Enable HSTS on Apache
$ vim /etc/apache2/sites-available/hi-linux.conf # To enable HSTS, you need to enable the headers module LoadModule headers_module /usr/lib/apache2/modules/mod_headers.so <VirtualHost *:80> ServerName www.hi-linux.com ServerAlias hi-linux.com ... #Redirect all visitors to HTTPS to solve the problem of HSTS first access. RedirectPermanent / https://www.hi-linux.com/ </VirtualHost> <VirtualHost 0.0.0.0:443> ... # Enable HTTP strict transport security Header always set Strict-Transport-Security "max-age=63072000; includeSubdomains; preload" ... </VirtualHost>
Restart the Apache service
$ service apche2 restart
Enable HSTS on Nginx
$ vim /etc/nginx/conf.d/hi-linux.conf
server {
listen 443 ssl;
server_name www.hi-linux.com;
add_header Strict-Transport-Security "max-age=63072000; includeSubdomains; preload";
...
}
server {
listen 80;
server_name www.hi-linux.com;
return 301 https://www.hi-linux.com$request_uri;
...
}
Restart Nginx service
$ service nginx restart
IIS enable HSTS
To enable HSTS on IIS, a third-party module is required.

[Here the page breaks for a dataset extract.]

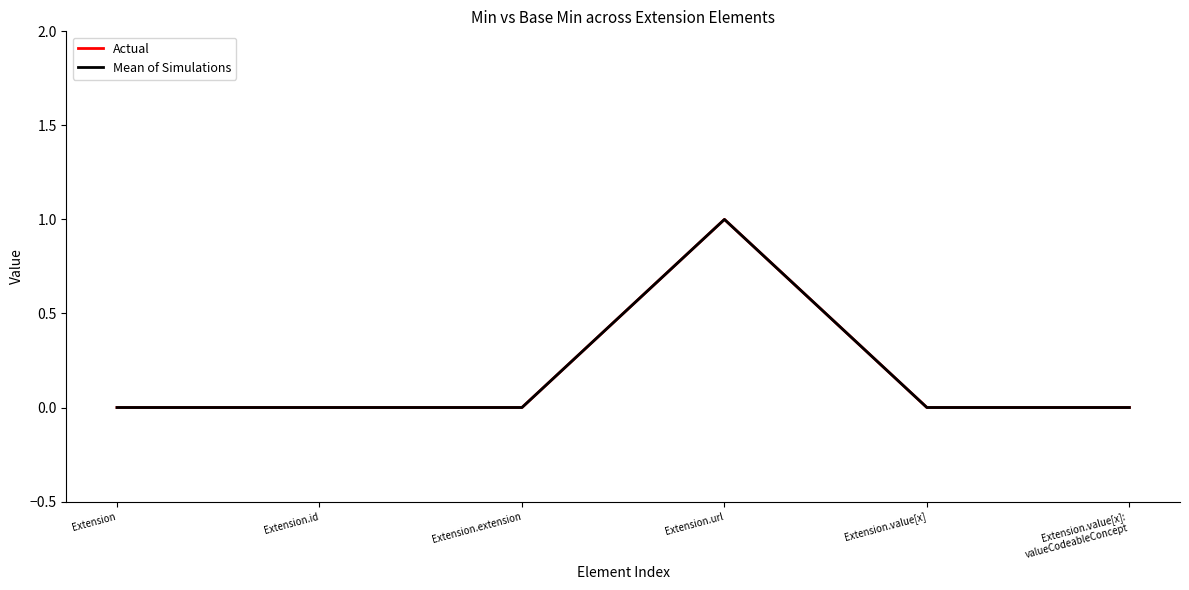

How many Actual values are between 0 and 1?

6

After the setting is completed, you can use the curl command to verify whether the setting is successful. If the result contains the Strict-Transport-Security field, then the setting is successful.
$ curl -I https://www.hi-linux.com HTTP/1.1 200 OK Server: nginx Date: Sat, 27 May 2017 03:52:19 GMT Content-Type: text/html; charset=utf-8 ... Strict-Transport-Security: max-age=63072000; includeSubDomains; preload X-Frame-Options: deny X-XSS-Protection: 1; mode=block X-Content-Type-Options: nosniff ...
For HSTS and HSTS Preload List, the recommendation is not to enable it as long as it cannot ensure that the HTTPS service will always be provided. Because once HSTS takes effect, old users will be redirected to HTTPS before max-age expires, causing the website to be unable to be accessed correctly. The only way is to change the domain name.